Marché réglementé

Rédigé par des auteurs spécialisés Ooreka  À jour en octobre 2020

Sommaire

Un marché est dit « réglementé » lorsque son fonctionnement répond à un certain nombre de dispositions réglementaires dont l’observance est contrôlée par un régulateur (en France, il s’agit de l’Autorité des marchés financiers/AMF).

Cette autorité de marché fixe une réglementation que l’entreprise gestionnaire du marché (Euronext pour le marché parisien) est chargée de faire respecter. Ce corpus réglementaire garantit notamment des règles de négociations équitables ainsi qu’une exécution efficace des ordres. Les conditions d’accès au marché et d’admission aux négociations des instruments financiers font aussi l’objet de règles approuvées par l’AMF.

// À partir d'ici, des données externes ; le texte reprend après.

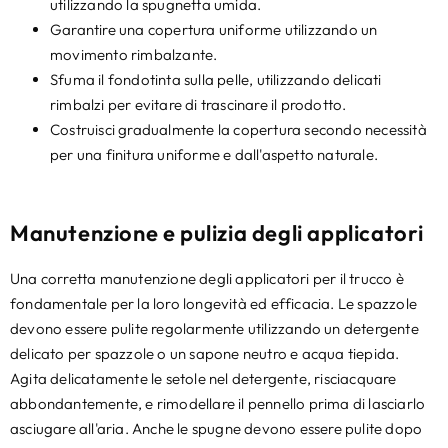
utilizzando la spugnetta umida.
Garantire una copertura uniforme utilizzando un
movimento rimbalzante.
Sfuma il fondotinta sulla pelle, utilizzando delicati
rimbalzi per evitare di trascinare il prodotto.
Costruisci gradualmente la copertura secondo necessità
per una finitura uniforme e dall'aspetto naturale.
Manutenzione e pulizia degli applicatori
Una corretta manutenzione degli applicatori per il trucco è
fondamentale per la loro longevità ed efficacia. Le spazzole
devono essere pulite regolarmente utilizzando un detergente
delicato per spazzole o un sapone neutro e acqua tiepida.
Agita delicatamente le setole nel detergente, risciacquare
abbondantemente, e rimodellare il pennello prima di lasciarlo
asciugare all'aria. Anche le spugne devono essere pulite dopo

Marché réglementé et ses avantages

Un marché réglementé s’oppose à un marché non réglementé où les obligations informatives des sociétés cotées sont notamment moins strictes. Les principaux avantages d’un marché réglementé tiennent à la liquidité, l’égalité et la sécurité qu'il amène.

Liquidité

Elle se définit comme la capacité du marché à absorber les ordres d'achat et de vente. Sur un marché réglementé, la concentration des offres d'achat et de vente s’effectue sur un lieu unique. Cette concentration permet d’optimiser la probabilité de voir un ordre transmis au marché exécuté.

Égalité

La diffusion du carnet d'ordres et des cours en temps réel à l'ensemble des participants garantit l'égalité de traitement de l'ensemble des participants.

Sécurité

Elle est garantie par une chambre de compensation dont le rôle est d’assurer aux acheteurs qu’ils seront livrés et aux vendeurs réglés dans les délais prévus. La chambre de compensation garantit aussi l'anonymat des transactions.

Principales règles de sécurité d’un marché réglementé

 Un marché réglementé fonctionne dans le respect des règles définies par une entreprise de marché. Cette réglementation définit notamment :

  • les conditions d'admission des instruments financiers négociés et en particulier les obligations imposées aux émetteurs des titres admis sur le marché ;
  • les conditions d'admission, les droits et les obligations des membres du marché ;
  • les modalités d'accès au marché ;
  • les règles de négociation des différents instruments financiers (horaires, typologie formulation des ordres, etc.) ;
  • les modalités de compensation des ordres via la chambre de compensation.

Marché réglementé : son organisation

Sur un marché réglementé comme Euronext, les sociétés sont réparties entre trois compartiments (A, B ou C) à partir d’un critère de capitalisation permettant de séparer les petites, moyennes et grandes valeurs.

  • Le Compartiment A est réservé aux grandes valeurs dont la capitalisation boursière est supérieure à 1 milliard d'euros comme celles figurant dans l’indice CAC 40.
  • Le Compartiment B est dédié aux valeurs moyennes, celles dont la capitalisation boursière s’échelonne entre 150 millions d'euros et 1 milliard d'euros.
  • Le Compartiment C est celui des petites valeurs dont la capitalisation boursière est inférieure à 150 millions d'euros.

Pour être admises sur un marché réglementé, les sociétés doivent diffuser au minimum 25 % du capital dans le public et présenter des comptes audités et certifiés sur trois ans.

Une fois inscrites à la cote, elles sont tenues de communiquer l’évolution trimestrielle de leur chiffre d’affaires, leur résultat tous les six mois et de publier des comptes annuels.

La surveillance des autorités de marché

Issue de la fusion de la COB (Commission des opérations de bourse) et du CMF (Conseil des marchés financiers), l'AMF a pour objectif de protéger l'épargne investie dans les instruments financiers et d'assurer le fonctionnement des marchés d'instruments financiers tout en s'assurant de la validité des informations communiquées aux investisseurs.

Dans le détail, elle a notamment pour mission de :

  • définir le cadre réglementaire de fonctionnement des entreprises de marché (bourses, systèmes de règlement-livraison) ;
  • réglementer et contrôler l'ensemble des opérations financières portant sur les sociétés cotées ;
  • autoriser la création de SICAV et de FCP ;
  • procéder à des contrôles ou à des enquêtes et sanctionner les contrevenants. Les sanctions pécuniaires qu’elle peut demander peuvent aller jusqu’à 100 millions d’euros (ou décuple du montant des profits éventuellement réalisés).